Valdez is at the track at 5 a.m. daily to do whatever is necessary to return to form. He runs at least four miles, sits in a 180-degree sweat box and works out the horses.

"I'll get on anything with hair on its back," he said. "I'm working hard to come back."

Valdez is trying to find his way back to a day like he had as a 17-year-old in February of 1973 at Santa Anita. He won six races that day, equaling a track record held by Bill Shoemaker and Pincay.

That was a year in which he won the Eclipse Award as the year's best apprentice jockey and earned in excess of $200,000. He rode 1,599 horses in 1973, winning with 272 for an excellent .170 winning percentage.

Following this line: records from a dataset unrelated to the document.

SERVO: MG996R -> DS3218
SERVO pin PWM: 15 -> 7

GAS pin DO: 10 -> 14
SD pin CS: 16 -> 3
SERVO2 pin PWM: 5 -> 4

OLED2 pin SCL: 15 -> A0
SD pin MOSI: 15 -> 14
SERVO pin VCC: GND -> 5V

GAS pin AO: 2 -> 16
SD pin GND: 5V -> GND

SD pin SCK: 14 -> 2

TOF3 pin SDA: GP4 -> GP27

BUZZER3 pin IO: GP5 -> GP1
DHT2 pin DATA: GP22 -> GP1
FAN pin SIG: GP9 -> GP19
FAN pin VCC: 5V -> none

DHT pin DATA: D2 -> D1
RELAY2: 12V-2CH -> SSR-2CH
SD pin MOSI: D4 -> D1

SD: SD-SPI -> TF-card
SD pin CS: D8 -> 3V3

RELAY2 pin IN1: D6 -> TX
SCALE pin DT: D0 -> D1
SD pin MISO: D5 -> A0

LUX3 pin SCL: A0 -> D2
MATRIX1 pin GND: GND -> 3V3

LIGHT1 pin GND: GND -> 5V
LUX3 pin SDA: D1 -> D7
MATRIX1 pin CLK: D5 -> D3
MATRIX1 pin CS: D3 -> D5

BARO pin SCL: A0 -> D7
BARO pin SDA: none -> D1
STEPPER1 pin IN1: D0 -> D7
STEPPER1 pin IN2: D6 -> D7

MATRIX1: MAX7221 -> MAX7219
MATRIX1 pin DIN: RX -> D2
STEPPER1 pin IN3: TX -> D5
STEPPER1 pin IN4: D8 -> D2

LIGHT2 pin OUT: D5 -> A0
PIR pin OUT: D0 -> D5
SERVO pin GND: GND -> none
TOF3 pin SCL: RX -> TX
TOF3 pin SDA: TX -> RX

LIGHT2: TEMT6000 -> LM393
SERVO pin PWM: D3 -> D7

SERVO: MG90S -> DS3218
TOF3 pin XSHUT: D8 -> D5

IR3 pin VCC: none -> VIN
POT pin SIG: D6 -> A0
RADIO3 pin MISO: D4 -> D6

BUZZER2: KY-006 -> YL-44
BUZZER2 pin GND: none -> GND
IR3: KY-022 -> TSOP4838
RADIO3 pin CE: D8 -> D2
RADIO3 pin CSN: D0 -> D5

However, success did not beget success. Valdez, who said his family "wasn't rich," had plenty of money for the first time and discovered he liked good food.

As the weight went up, the earnings went down.

By 1979, Valdez was too heavy to race.

"I had never had much success before," he said. "When I had it, I didn't know how to handle it. I'm smarter now. If I have success, I'll handle it better."

Since Valdez began his thoroughbred comeback at Hollywood Park in May, he has yet to win a race.

Regardless, Valdez still dreams of returning to his early-career form.

"I remember when he was doing really well," Pincay said. "He was a fantastic apprentice rider. He looked super on the horses and won a lot of good races."

What happened?

"I noticed he wasn't taking care of himself," Pincay said. "I saw him eating a lot. When you win and are happy, you feel like celebrating. You go out and party and think it will never end. I won't say that's the case with him, but it could've happened. I've seen it with others."

Valdez admitted he saw it happen with himself.

"I just ate anything," he said. "I'd eat and drink a lot. It has taken a lot of time to come back. It didn't happen overnight."

Valdez began a racing comeback in 1981 by riding quarter horses. Jockeys can ride quarter horses at 122 pounds, a weight Valdez could barely make.

It was a start. It gave him an opportunity to taste victory once again, but it gave him more than that. It also gave him a taste if the discipline he would need to get back to thoroughbreds.

"I don't overdo it anymore," he said. "I'm under control right now. Even when I'm hungry, I'll push myself back. I'll tell myself that I'm riding three or four times tomorrow."

Racing has long been in Valdez's blood. His father was a jockey in Arizona, New Mexico and the Midwest. His mother had three brothers who were jockeys.

Valdez earned his first track-related paycheck when he was 8. He spent the summer cleaning stalls and grooming and galloping the horses.

Before he was old enough to be issued a license as an exercise rider, he would sneak onto the track to work out horses. Pony boys used to chase him off, but he kept coming back.

In 1972, at the age of 16, he competed in his first race. A year later, he may not have been on top of the world--but the top was in sight. Five years later, he was an unemployed jockey.

With nowhere to go, Valdez decided to join the rodeo in 1978. He spent the next three and a half years riding horses and bulls bareback.

"I always wanted to be a cowboy," he said. "I found out it was a lot tougher than I thought. I wasn't great, but I made some money. I proved to myself that I could ride them."

Even while riding in the rodeo, Valdez wanted to get back to race horses. He began his comeback as an assistant starter at Los Alamitos, a quarter-horse track. The assistant starter is a gate-crew member who escorts a horse into its stall and makes sure that the jockey and horse remain upright until the start.

In the meantime, he was getting his weight down for a return which he said won't be complete until he starts riding winners at Del Mar.

"I haven't been on much stock yet," Valdez said. "That has helped me. It has given me time to get my weight down and become fit. My horses might not be good now, but maybe they will be later."

Valdez is hungry for the winner's circle again. If he gets there, he'll probably celebrate in the sweat box instead of at the hamburger stand.